Fate of 2,5,4'-trichlorobiphenyl in outdoor ponds and its uptake via the food chain compared with direct uptake via the gills in grass carp and rainbow trout.

A field experiment was carried out to investigate the fate and the extent to which food chain transfer of a PCB congener (2,5,4'-trichlorobiphenyl; 3-CB) could affect its potential for bioaccumulation. Three 35-m3 ponds were each stocked with 25 rainbow trout (a carnivore) and 20 grass carp (a herbivore). 3-CB was supplied to each pond at a nominal concentration of 14 micrograms liter-1. Samples of water, sediment, grass carp, rainbow trout, aquatic plants, and invertebrates were removed at intervals from 0 to 28 days after treatment and residues of 3-CB were determined using gas-liquid chromatography with electron-capture detection. The fate of 3-CB in the ponds was determined by transport rather than degradation processes. Evaporation accounted for 86-87% loss and sorption onto sediment and biota for 11-12% loss of 3-CB from the pond water after 28 days. The kinetics of transport between water, air, sediment, and biota were studied after fitting the data to a three-compartment model. This model was used to calculate rates of evaporation (ke) and sorption. The calculated value for ke was in good agreement with predictions based on fundamental relationships between Henry's constant, windspeed, and ke.

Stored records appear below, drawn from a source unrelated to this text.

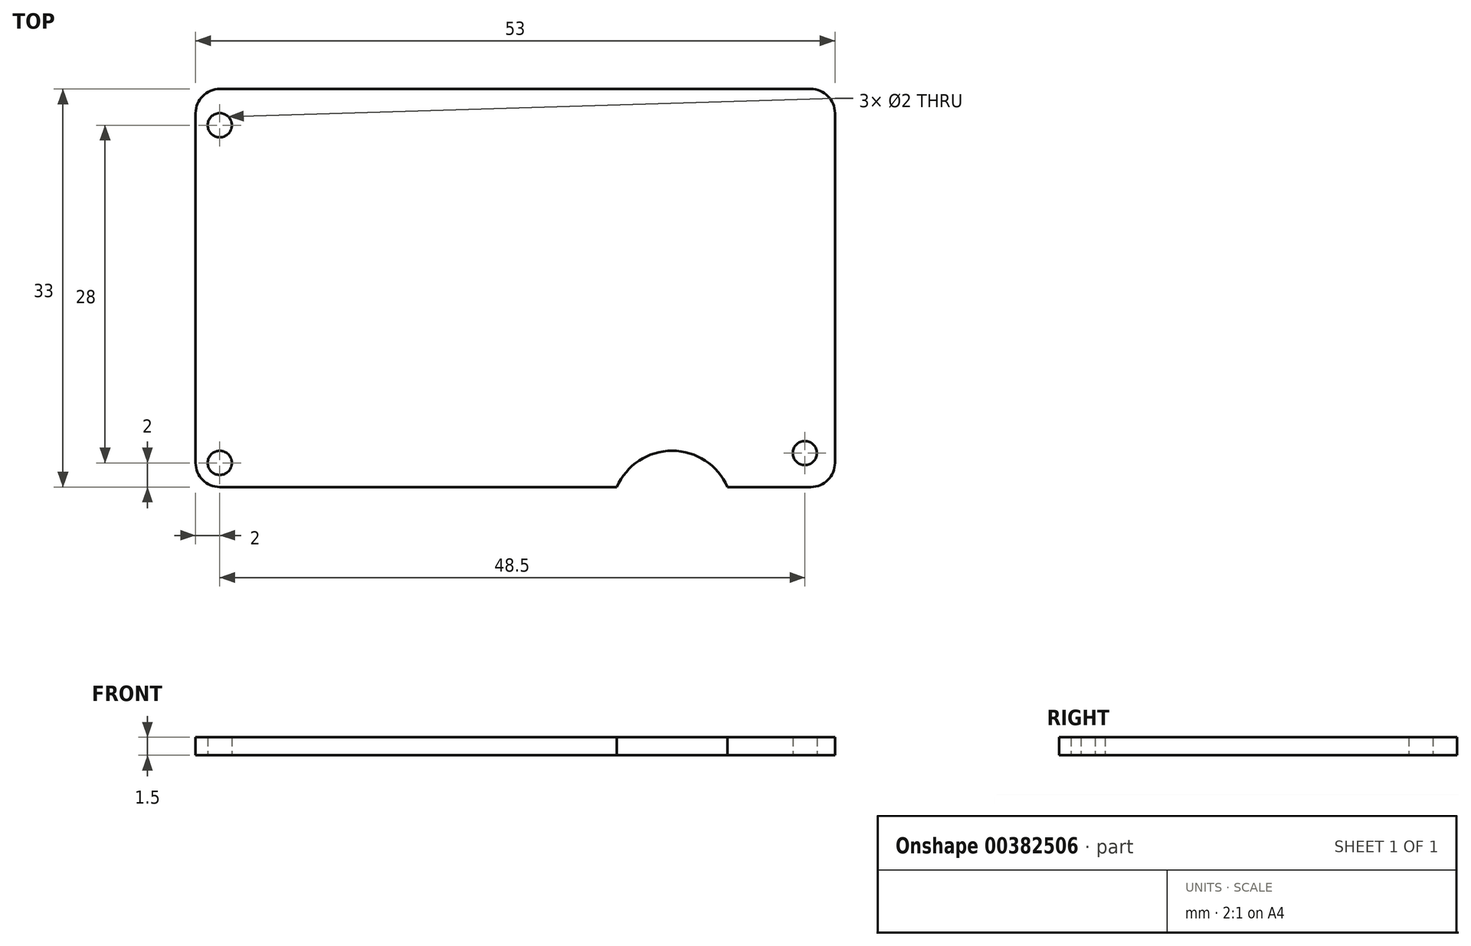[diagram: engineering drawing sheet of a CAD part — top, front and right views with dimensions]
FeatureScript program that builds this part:
annotation { "Feature Type Name" : "Feature", "Feature Type Description" : "" }
export const myFeature = defineFeature(function(context is Context, id is Id, definition is map)
    precondition{}
    {
        {
            var Q0;
            Q0=qCreatedBy(makeId("Top.planeOp"),FACE);
            var sketch = newSketch(context, id + "F0", { "sketchPlane" : qUnion([Q0])});
            skLineSegment(sketch, "E0.bottom", {"start": v(26.5, 16.5) * mm, "end": v(-26.5, 16.5) * mm});
            skLineSegment(sketch, "E0.top", {"start": v(26.5, -16.5) * mm, "end": v(-26.5, -16.5) * mm});
            skLineSegment(sketch, "E0.left", {"start": v(26.5, 16.5) * mm, "end": v(26.5, -16.5) * mm});
            skLineSegment(sketch, "E0.right", {"start": v(-26.5, 16.5) * mm, "end": v(-26.5, -16.5) * mm});
            skPoint(sketch, "E0.middle", {"position": v(0, 0) * mm});
            skCircle(sketch, "E1", {"center": v(-24.5, 13.5) * mm, "radius": 1 * mm});
            skCircle(sketch, "E2", {"center": v(-24.5, -14.5) * mm, "radius": 1 * mm});
            skCircle(sketch, "E3", {"center": v(24, -13.69) * mm, "radius": 1 * mm});
            skCircle(sketch, "E4", {"center": v(13, -18.5) * mm, "radius": 5 * mm});
            skSolve(sketch);
        }
        {
            var Q0;
            Q0=makeQuery(id+"F0.imprint","IMPRINT",FACE,{"disambiguationData":[TD([[makeQuery(id+"F0.imprint","IMPRINT",EDGE,{"derivedFrom":sQuery(id+"F0.wireOp",EDGE,"E0.bottom")}),1.0]])]});
            extrude(context, id + "F1", {"entities" : qUnion([Q0]), "depth" : 1.5 * mm});
        }
        {
            var Q0;
            Q0=makeQuery(id+"F1.opExtrude","SWEPT_EDGE",EDGE,{"disambiguationData":[OSD([sQuery(id+"F0.wireOp",EDGE,"E0.top"),sQuery(id+"F0.wireOp",EDGE,"E0.right")])]});
            var Q1;
            Q1=makeQuery(id+"F1.opExtrude","SWEPT_EDGE",EDGE,{"disambiguationData":[OSD([sQuery(id+"F0.wireOp",EDGE,"E0.top"),sQuery(id+"F0.wireOp",EDGE,"E0.left")])]});
            var Q2;
            Q2=makeQuery(id+"F1.opExtrude","SWEPT_EDGE",EDGE,{"disambiguationData":[OSD([sQuery(id+"F0.wireOp",EDGE,"E0.bottom"),sQuery(id+"F0.wireOp",EDGE,"E0.left")])]});
            var Q3;
            Q3=makeQuery(id+"F1.opExtrude","SWEPT_EDGE",EDGE,{"disambiguationData":[OSD([sQuery(id+"F0.wireOp",EDGE,"E0.bottom"),sQuery(id+"F0.wireOp",EDGE,"E0.right")])]});
            fillet(context, id + "F2", {"entities" : qUnion([Q0, Q1, Q2, Q3]), "radius" : 2 * mm, "tangentPropagation" : true, "allowEdgeOverflow" : false});
        }
    });
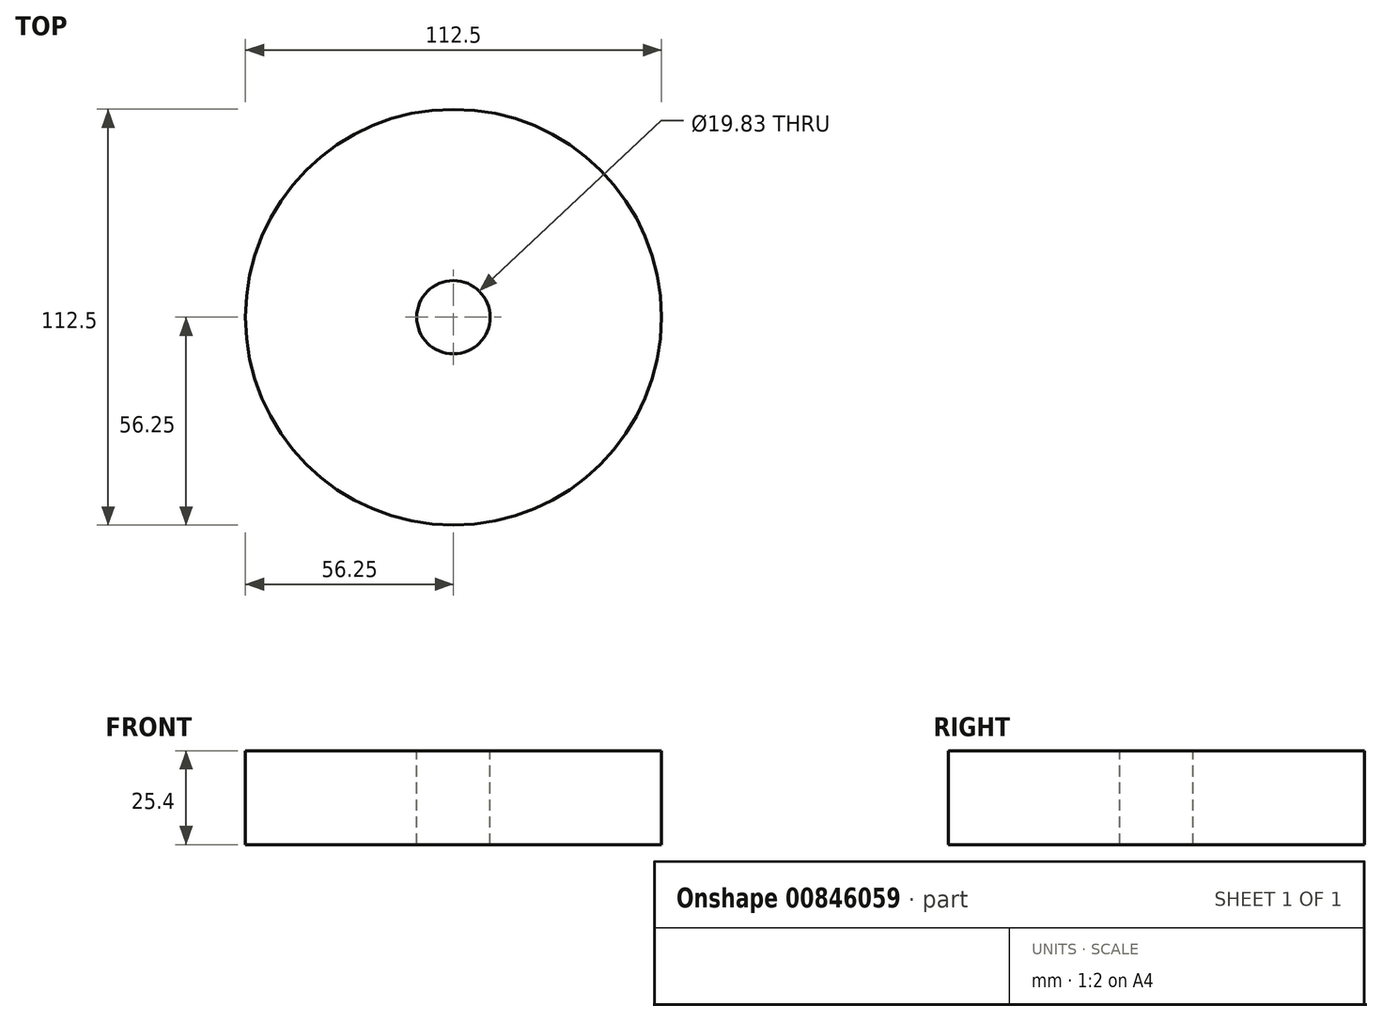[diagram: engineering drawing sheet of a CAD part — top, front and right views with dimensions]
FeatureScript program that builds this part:
annotation { "Feature Type Name" : "Feature", "Feature Type Description" : "" }
export const myFeature = defineFeature(function(context is Context, id is Id, definition is map)
    precondition{}
    {
        {
            var Q0;
            Q0=qCreatedBy(makeId("Top.planeOp"),FACE);
            var sketch = newSketch(context, id + "F0", { "sketchPlane" : qUnion([Q0])});
            skCircle(sketch, "E0", {"center": v(0, 0) * mm, "radius": 56.25 * mm});
            skSolve(sketch);
        }
        {
            var Q0;
            Q0 = qSketchRegion(id + "F0", true);
            extrude(context, id + "F1", {"entities" : qUnion([Q0]), "depth" : 25.4 * mm, "offsetDistance" : 25.4 * mm});
        }
        {
            var Q0;
            Q0=qCreatedBy(makeId("Top.planeOp"),FACE);
            var sketch = newSketch(context, id + "F2", { "sketchPlane" : qUnion([Q0])});
            skCircle(sketch, "E1", {"center": v(0, 0) * mm, "radius": 9.92 * mm});
            skSolve(sketch);
        }
        {
            var Q0;
            Q0 = qSketchRegion(id + "F2", true);
            extrude(context, id + "F3", {"entities" : qUnion([Q0]), "operationType" : NewBodyOperationType.REMOVE, "endBound" : BoundingType.THROUGH_ALL, "oppositeDirection" : true, "depth" : 25.4 * mm, "offsetDistance" : 25.4 * mm, "hasSecondDirection" : true, "secondDirectionOppositeDirection" : false, "secondDirectionDepth" : 25.4 * mm});
        }
    });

Residues of 3-CB in rainbow trout accumulated to a significantly greater extent (P less than 0.05) than in grass carp. This difference could not be explained by differences in growth rates, distribution of lipids, or by a difference in rates of metabolism. The most plausible explanation is that there was a difference in accumulation of 3-CB residues via the food chain. This experimental work supports the conclusion, suggested by a modeling approach of other workers, that food chain accumulation of PCBs can be an important route for uptake when environmental concentrations are very low.